Plus de 56 % des adultes d’âge mûr qui n’ont pas suivi de formation ont déclaré que c’était parce qu’ils possédaient déjà les compétences nécessaires, contre 48 % des millénariaux. Ces résultats suggèrent que la plupart des adultes d’âge mûr ne s’engagent pas dans une formation qualifiante supplémentaire et qu’ils ne semblent pas souhaités à le faire. Cela peut s’expliquer par le fait qu’ils ont davantage confiance en leurs capacités lorsqu’ils sont confrontés à de nouveaux défis que les millénariaux (71 % des adultes d’âge mûr contre 58 % des millénariaux). Cela peut aussi s’expliquer par le fait qu’ils voient leur carrière se terminer, alors que les jeunes adultes planifient leur avenir. Les adultes d’âge mûr estiment peut-être qu’une formation supplémentaire n’est pas nécessaire en raison de leur niveau d’expérience.

Une autre possibilité est le climat du lieu de travail, où de nombreuses personnes âgées peuvent se sentir sous-estimées, marginalisées et victimes de discrimination. Parmi les adultes d’âge mûr à la recherche d’un emploi, 59 % pensent que leur âge est la raison pour laquelle ils ne trouvent pas d’emploi, ce qui est cohérent avec des recherches précédentes indiquant que les adultes d’âge mûr sont souvent victimes d’âgisme sur le marché du travail. D’autres données révèlent que si la main-d’œuvre d’âge mûr est perçue comme chaleureuse, elle est également stéréotypée comme manquant d’adaptabilité et résistant au changement, ce qui peut conduire les employeurs à éviter d’investir dans des formations supplémentaires pour ce groupe d’âge.
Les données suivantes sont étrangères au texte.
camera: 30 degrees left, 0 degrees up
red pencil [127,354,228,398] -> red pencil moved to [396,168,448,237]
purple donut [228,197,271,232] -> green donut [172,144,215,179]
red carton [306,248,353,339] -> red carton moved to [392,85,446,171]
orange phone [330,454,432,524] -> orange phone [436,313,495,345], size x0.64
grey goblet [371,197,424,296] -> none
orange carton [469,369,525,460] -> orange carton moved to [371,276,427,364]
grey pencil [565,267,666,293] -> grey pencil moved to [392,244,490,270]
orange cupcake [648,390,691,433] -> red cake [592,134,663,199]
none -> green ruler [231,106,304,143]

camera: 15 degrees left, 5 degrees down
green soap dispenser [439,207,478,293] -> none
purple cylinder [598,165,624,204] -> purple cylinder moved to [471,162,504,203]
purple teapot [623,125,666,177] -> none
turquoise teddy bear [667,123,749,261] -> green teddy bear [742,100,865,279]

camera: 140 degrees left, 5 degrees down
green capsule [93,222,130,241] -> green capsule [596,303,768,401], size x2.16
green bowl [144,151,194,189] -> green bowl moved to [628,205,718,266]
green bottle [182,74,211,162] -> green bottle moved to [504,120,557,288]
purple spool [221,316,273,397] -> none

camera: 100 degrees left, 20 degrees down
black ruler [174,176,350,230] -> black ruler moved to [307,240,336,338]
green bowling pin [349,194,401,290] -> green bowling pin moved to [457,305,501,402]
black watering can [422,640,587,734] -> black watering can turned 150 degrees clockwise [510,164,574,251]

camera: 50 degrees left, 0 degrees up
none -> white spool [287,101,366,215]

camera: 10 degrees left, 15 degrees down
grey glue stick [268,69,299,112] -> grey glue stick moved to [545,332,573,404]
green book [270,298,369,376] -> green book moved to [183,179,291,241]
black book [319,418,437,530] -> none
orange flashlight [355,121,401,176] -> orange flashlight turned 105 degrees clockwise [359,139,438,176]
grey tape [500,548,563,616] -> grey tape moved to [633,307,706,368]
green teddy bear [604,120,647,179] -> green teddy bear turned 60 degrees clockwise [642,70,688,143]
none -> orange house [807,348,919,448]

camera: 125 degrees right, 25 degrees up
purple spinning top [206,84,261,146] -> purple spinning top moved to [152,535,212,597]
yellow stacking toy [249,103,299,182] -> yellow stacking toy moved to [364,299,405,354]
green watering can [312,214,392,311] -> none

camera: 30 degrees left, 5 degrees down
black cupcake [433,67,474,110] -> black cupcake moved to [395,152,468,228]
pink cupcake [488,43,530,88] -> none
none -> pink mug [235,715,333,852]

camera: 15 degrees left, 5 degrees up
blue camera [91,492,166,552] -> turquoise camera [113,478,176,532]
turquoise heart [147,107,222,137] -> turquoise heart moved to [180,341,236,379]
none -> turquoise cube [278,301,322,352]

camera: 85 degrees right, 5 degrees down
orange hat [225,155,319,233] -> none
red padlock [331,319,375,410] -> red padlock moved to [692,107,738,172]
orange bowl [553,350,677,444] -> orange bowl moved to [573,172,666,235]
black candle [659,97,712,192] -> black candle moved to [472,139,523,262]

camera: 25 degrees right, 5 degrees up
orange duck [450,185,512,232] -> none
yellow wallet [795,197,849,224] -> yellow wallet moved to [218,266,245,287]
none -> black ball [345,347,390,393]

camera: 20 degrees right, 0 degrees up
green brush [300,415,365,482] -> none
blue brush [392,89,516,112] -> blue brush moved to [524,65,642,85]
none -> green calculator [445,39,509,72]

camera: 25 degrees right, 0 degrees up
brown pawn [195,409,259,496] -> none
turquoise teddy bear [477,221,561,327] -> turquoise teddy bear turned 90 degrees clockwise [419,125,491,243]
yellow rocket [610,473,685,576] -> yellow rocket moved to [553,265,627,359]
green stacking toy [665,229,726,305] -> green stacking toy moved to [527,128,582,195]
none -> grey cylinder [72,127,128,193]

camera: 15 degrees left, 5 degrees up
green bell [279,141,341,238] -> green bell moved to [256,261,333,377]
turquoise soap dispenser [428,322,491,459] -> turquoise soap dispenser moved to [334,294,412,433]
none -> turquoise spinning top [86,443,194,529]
Ces stéréotypes peuvent expliquer pourquoi les adultes d’âge mûr ne s’engagent pas dans une formation : ils peuvent avoir l’impression que leur employeur ne verrait pas l’intérêt de les faire participer à une formation complémentaire et peuvent donc l’éviter.

Implications, conclusions et orientations futures

Si la participation des adultes d’âge mûr à la formation professionnelle est importante pour remédier à la pénurie de main-d’œuvre au Canada, des efforts pourraient être nécessaires pour changer le point de vue des adultes d’âge mûr sur leur importance au sein de la main-d’œuvre et pour mettre en évidence la valeur de la formation professionnelle. En outre, des initiatives pourraient être nécessaires pour lutter contre les stéréotypes qui peuvent constituer un obstacle à la formation des adultes d’âge mûr.

Dans l’ensemble, ces résultats éclairent l’engagement des adultes d’âge mûr à l’égard de la formation professionnelle et soulignent certaines questions importantes auxquelles l’écosystème de la formation professionnelle doit faire face lors de l’élaboration de programmes visant à soutenir la formation professionnelle des adultes d’âge mûr. 

Les points de vue, les réflexions et les opinions exprimés ici sont ceux de l’auteur et ne reflètent pas nécessairement le point de vue, la politique officielle ou la position du Centre des Compétences futures ou de l’un de ses membres du personnel ou des partenaires du consortium.